Cahiers secrets de la Ve République: 1965-1977
Guéna ouvre les assises vers 9 h 30. Après lui, Michel Debré, ovationné. Si les militants qui sont là savaient ses réticences à l’égard de Chirac et du nouveau rassemblement qu’il s’apprête à créer ! Applaudi lorsqu’il parle des « hésitations du pouvoir », de la grandeur de la France. Lorsqu’il appelle les militants à « gagner les hauteurs ». Ovations sur « la France de Bouvines, de Valmy et de la Marne ». Ovations encore lorsqu’il refuse l’Europe – et lorsqu’il enferme Chirac dans son refus.
Olivier Guichard, sifflé, ne dit pas un mot sur Raymond Barre et finit par se rallier sans conviction.
Chirac parle enfin, musclé : il dénonce la prétendue alternative que propose le programme socialo-communiste, inefficace et illusoire. Il tente d’entonner une ode au libéralisme (a-t-il déjà oublié le « travaillisme à la française » ?) et finit en entraînant la foule par quelques phrases enlevées à l’intention de ces militants attachés au gaullisme et à la grandeur de la France : « L’appel que je lance à mon tour n’est que l’écho de l’éternel appel des nations qui ne veulent pas mourir. C’est au peuple de France que je m’adresse ! »
Effet garanti.
Qu’il est gauche, pourtant, avec ses bras levés, ses mains immenses ! Son discours est bon, mais, parmi les journalistes, les « chiraquiens » me disent que ça n’est pas le meilleur qu’il ait prononcé. Je le trouve pour ma part un peu trop catégoriel, mais de bonne tenue.
L’après-midi, pour l’allocution de Chirac, Michel Debré n’est pas venu, écœuré par tout ce déballage. Au premier rang, Robert-André Vivien fait la claque et pousse vigoureusement du coude ses voisins lorsque les propos de Chirac lui paraissent formidables.

+ + + + + + +

◆ CONSIGNES ◆
1 > Indiquez par oui ou par non si chaque affirmation concorde avec le récit des assises, en citant textuellement les mots qui tranchent : (a) Olivier Guichard est sifflé ; (b) Michel Debré assiste à l’allocution de Chirac l’après-midi ; (c) Debré est applaudi quand il évoque les « hésitations du pouvoir ».
2 > Poursuivez le récit des assises après sa dernière phrase, celle qui décrit Robert-André Vivien au premier rang.

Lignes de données
+ + + + + + +

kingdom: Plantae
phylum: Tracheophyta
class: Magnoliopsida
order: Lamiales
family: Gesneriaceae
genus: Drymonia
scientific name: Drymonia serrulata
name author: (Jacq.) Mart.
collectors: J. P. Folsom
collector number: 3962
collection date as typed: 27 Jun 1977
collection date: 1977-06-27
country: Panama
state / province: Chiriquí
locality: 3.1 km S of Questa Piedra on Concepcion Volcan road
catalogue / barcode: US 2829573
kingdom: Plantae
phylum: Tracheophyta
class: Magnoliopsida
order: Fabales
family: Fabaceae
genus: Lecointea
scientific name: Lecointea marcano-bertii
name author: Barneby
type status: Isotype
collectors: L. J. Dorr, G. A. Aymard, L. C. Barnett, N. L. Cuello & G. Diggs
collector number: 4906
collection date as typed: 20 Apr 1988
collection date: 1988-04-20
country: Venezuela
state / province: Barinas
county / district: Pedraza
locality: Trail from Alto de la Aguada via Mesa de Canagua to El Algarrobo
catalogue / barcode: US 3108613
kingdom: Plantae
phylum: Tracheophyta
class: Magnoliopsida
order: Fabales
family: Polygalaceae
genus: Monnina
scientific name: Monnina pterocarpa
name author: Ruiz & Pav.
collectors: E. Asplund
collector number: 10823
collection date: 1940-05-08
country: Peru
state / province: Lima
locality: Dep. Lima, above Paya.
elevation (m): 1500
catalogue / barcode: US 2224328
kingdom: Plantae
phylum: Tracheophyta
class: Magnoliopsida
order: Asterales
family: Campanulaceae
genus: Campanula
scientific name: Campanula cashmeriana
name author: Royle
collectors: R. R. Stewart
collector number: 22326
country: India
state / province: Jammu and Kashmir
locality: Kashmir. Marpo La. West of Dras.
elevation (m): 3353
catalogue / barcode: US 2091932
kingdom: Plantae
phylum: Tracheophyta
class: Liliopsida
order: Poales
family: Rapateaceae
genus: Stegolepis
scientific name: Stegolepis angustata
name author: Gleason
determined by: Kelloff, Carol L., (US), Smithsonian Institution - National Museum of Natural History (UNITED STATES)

+ + + + + + +

◆ RÉPONSES ◆
1 >
(a) Oui : « Olivier Guichard, sifflé, ne dit pas un mot sur Raymond Barre ».
(b) Non : « Michel Debré n’est pas venu, écœuré par tout ce déballage ».
(c) Oui : « Applaudi lorsqu’il parle des « hésitations du pouvoir » ».

2 >
À la fois cirque et fête : rien, là-dedans, qui change fondamentalement des grands rassemblements gaullistes de Nice, Nantes ou Lille. Rien qui me paraisse bien nouveau. Sauf, peut-être, l’euphorie qui manquait singulièrement à Nantes et que les gaullistes semblent avoir miraculeusement retrouvée.
13 décembre
Une heure et demie avec Giscard d’Estaing, aujourd’hui.
Pas le moindre doute : il veut gagner les élections dès 1978. Pourtant, son analyse est radicalement différente de celle de Chirac :
« L’analyse pompidolienne est dépassée, dit-il. En 1973, il s’agissait de penser que la réforme était déconcertante pour l’électorat de Georges Pompidou et que cela ne faisait pas gagner une seule voix. Il fallait accompagner le changement et non pas le précéder. C’est là une analyse dépassée.
– Qu’est-ce qui a changé ? lui demande-t-on.
– Les jeunes, répond-il évasivement. La société tout entière. Un tel raisonnement ne pourra pas marcher dans la France de 1978. Il faut gagner. Car le programme commun est une catastrophe pour la France. Mais une autre catastrophe serait de laisser les socialistes en dehors du pouvoir vingt ans de plus. »
Il reparle de la loi sur les plus-values : « Au printemps dernier, le régime des partis a repris le dessus. Il a donc fallu que moi, incarnant l’État, je prenne mes distances et que j’échappe aux factions. »
Ainsi s’expliquent l’énergie personnelle qu’il a investie dans cette loi, et son refus de la retirer ou de la différer comme beaucoup de ses proches le lui demandaient.
Les communistes : il ne croit pas profondément à leur changement. Il donne l’impression de ne pas bien comprendre leur vraie problématique, leur volonté d’arriver au pouvoir, même s’il a trouvé Marchais excellent, l’autre jour, à la télévision.
Il crève d’envie de réintroduire la représentation proportionnelle aux législatives, car le scrutin majoritaire avantage terriblement, dit-il, le bloc de l’union de la gauche. Pourquoi ne l’a-t-il pas fait plustôt ? Parce qu’en 1974, répond-il, l’adoption de la représentation proportionnelle aurait été un signal adressé à l’UDR : la volonté de les mettre à la porte, ce qui n’était pas souhaitable.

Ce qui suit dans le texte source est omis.